David Bate has a good definition of a portrait’s elements:
A face
A pose
Clothing, or lack of clothing
Location/setting
A traditional portrait of a dancer includes a face (often featuring a blank or neutral expression), a pose (sometimes a fleeting pose in mid-movement), usually clothing (some dance genres have an associated style or costume), and a setting (in traditional promo shots, usually a plain background or a stage setting similar to that used for performance).

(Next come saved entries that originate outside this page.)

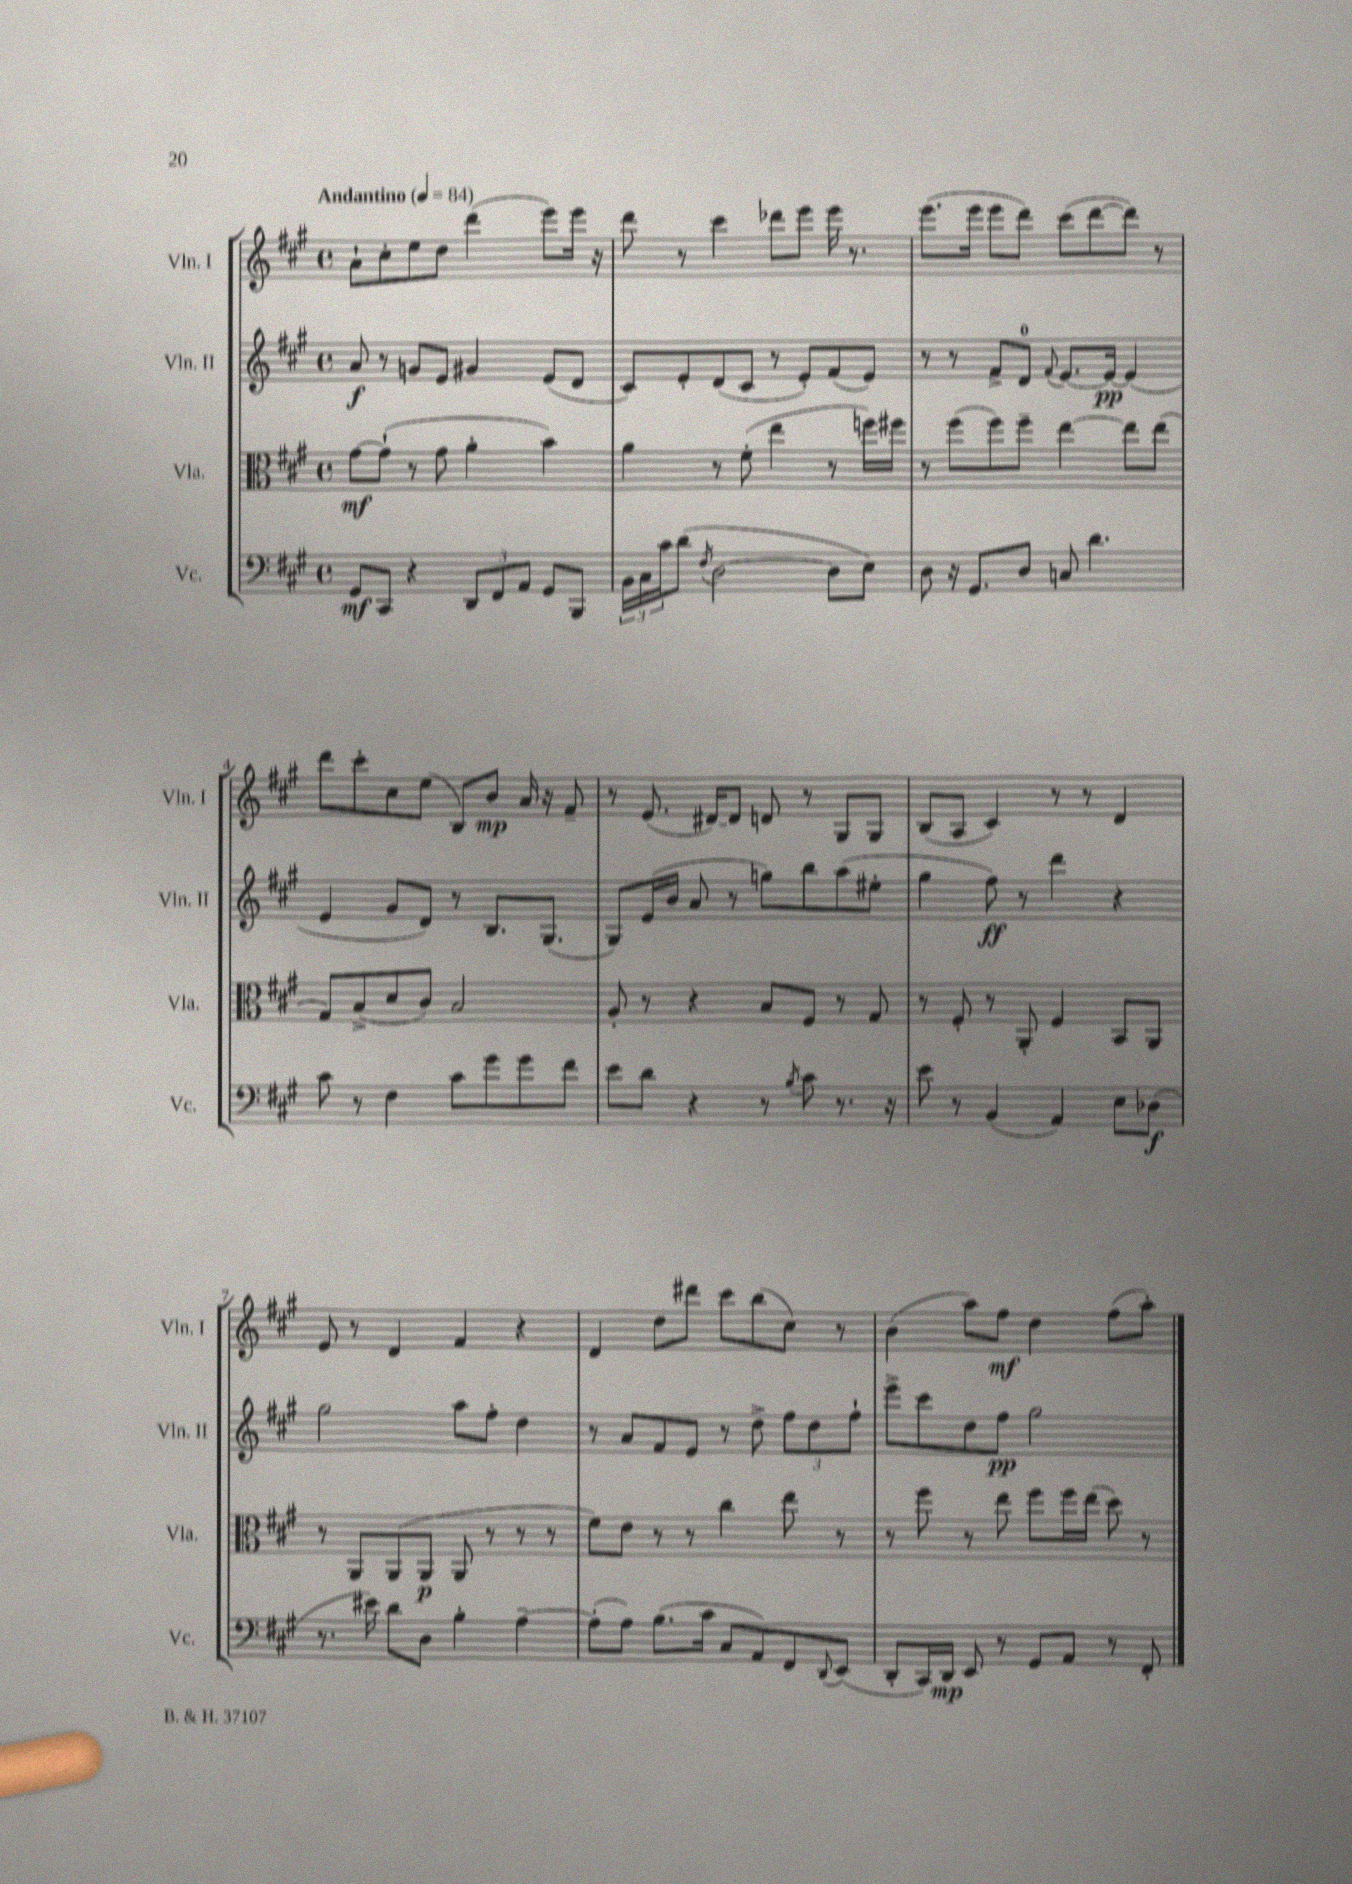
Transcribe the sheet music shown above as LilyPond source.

<<
\new StaffGroup <<
\new Staff = "s0" \with { instrumentName = "Vln. I" shortInstrumentName = "Vln. I" } {
    \clef treble \key a \major \defaultTimeSignature \time 4/4 \tempo "Andantino" 4 = 84
    a'8-! cis''8-. e''8 d''8 d'''4( e'''8) e'''16 r16 |
    d'''8 r8 cis'''4 des'''8 e'''8 e'''16 r8. |
    e'''8.( e'''16 e'''8 d'''8) cis'''8( d'''8~ d'''8) r8 |
    d'''8 cis'''8-. cis''8 e''8( b8) b'8\mp a'16 r16 fis'8-- |
    r8 e'8.( dis'16~) dis'8 d'8 r8 gis8 gis8 |
    b8( a8 cis'4) r8 r8 d'4 |
    e'8 r8 d'4 fis'4 r4 |
    d'4 d''8 dis'''8 cis'''8 b''8( cis''8) r8 |
    b'4( a''8) fis''8\mf d''4 fis''8( a''8-.) \bar "|." |
}
\new Staff = "s1" \with { instrumentName = "Vln. II" shortInstrumentName = "Vln. II" } {
    \clef treble \key a \major \defaultTimeSignature \time 4/4
    a'8\f r8 g'8 e'8 gis'4 e'8( d'8 |
    cis'8) e'8-. d'8( cis'8 r8 e'8-.) fis'8( e'8) |
    r8 r8 fis'8-> d'8-0 \appoggiatura { fis'8 } e'8.~ e'16~\pp e'4( |
    e'4 gis'8 d'8) r8 b8. gis8.( |
    gis8) e'16( b'16 a'8 r8 g''8) b''8 a''8( eis''8-. |
    gis''4 fis''8\ff) r8 d'''4 r4 |
    gis''2 a''8 fis''8-. d''4 |
    r8 a'8 fis'8 e'8 r8 d''8-> \tuplet 3/2 { fis''8 d''8 fis''8-! } |
    e'''8-> cis'''8 d''8 fis''8\pp gis''2 \bar "|." |
}
\new Staff = "s2" \with { instrumentName = "Vla." shortInstrumentName = "Vla." } {
    \clef alto \key a \major \defaultTimeSignature \time 4/4
    gis'8~\mf gis'8-!( r8 gis'8 a'4-. b'4) |
    a'4 r8 fis'8-.( e''4 r8 f''16) fis''16 |
    r8 fis''8( fis''8) fis''8-- e''4~ e''8 e''8( |
    gis8) b8->( d'8 cis'8) b2 |
    a8-. r8 r4 b8 fis8 r8 gis8 |
    r8 fis8-. r8 a,8-. fis4 b,8 a,8 |
    r8 a,8 a,8( a,8\p a,8 r8 r8 r8 |
    fis'8) e'8 r8 r8 cis''4 e''8 r8 |
    r8 fis''8 r8 e''8 fis''8 fis''16 e''16( d''8) r8 \bar "|." |
}
\new Staff = "s3" \with { instrumentName = "Vc." shortInstrumentName = "Vc." } {
    \clef bass \key a \major \defaultTimeSignature \time 4/4
    gis,8\mf cis,8 r4 \tuplet 3/2 { d,8 fis,8 a,8 } gis,8 b,,8 |
    \tuplet 3/2 { b,16 cis16 cis'16 } d'8( \acciaccatura { fis8 } d2~ d8 e8) |
    d8 r16 gis,8. d8 c8 d'4. |
    cis'8 r8 fis4 cis'8 gis'8 gis'8 fis'8 |
    e'8 d'8 r4 r8 \acciaccatura { b8 } cis'8 r8. r16 |
    e'8 r8 b,4( a,4) e8 des8\f( |
    r8. eis'16) d'8 d8 b4-. a4~-- |
    a8-.( a8) b8.( cis'16 cis8 a,8) fis,8 \appoggiatura { d,8 } e,8( |
    d,8-. cis,16) d,16\mp e,8 r8 gis,8 a,8 r8 fis,8-. \bar "|." |
}
>>
>>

Would lessening or removing these elements emphasise those that remain? To test the idea, I produced a series of images that:
omit light from the subject
omit the face
limit the setting to a plain backdrop
limit the colours to those typically used in stage lighting
By not including a face, there are no associations that go with a face, such as emotions, character, attraction, or repulsion. By omitting light from the performer or lessening emphasis on costume, there is less emphasis on clothing. By not including a setting and only using one colour for the backdrop, only the associations raised by that colour remain. After that, all that remains is a pose.
Dance is all about pose, form, shape, movement, and rhythm. Still photography is especially good at portraying the first three. What might we notice when the pose is emphasised? Perhaps the fundamentals of a given performance genre. Or the work that went into making the body into that shape. Maybe the intention behind a shape.
Most of us, if asked to extend a leg and an arm exactly parallel to each other, couldn’t do it. Someone who practiced that for years could. A photograph that shows the leg and arm exactly parallel to each other, something that might happen too quickly to remember in a live performance, might tell us something about the fleeting nature of performance, or the work that went into it, or the difficulty behind certain kinds of beauty or expression, or whether beauty is intrinsic or symbolic. Perceptions will vary. The point is that without a face, we might still learn something, something different than what we expect.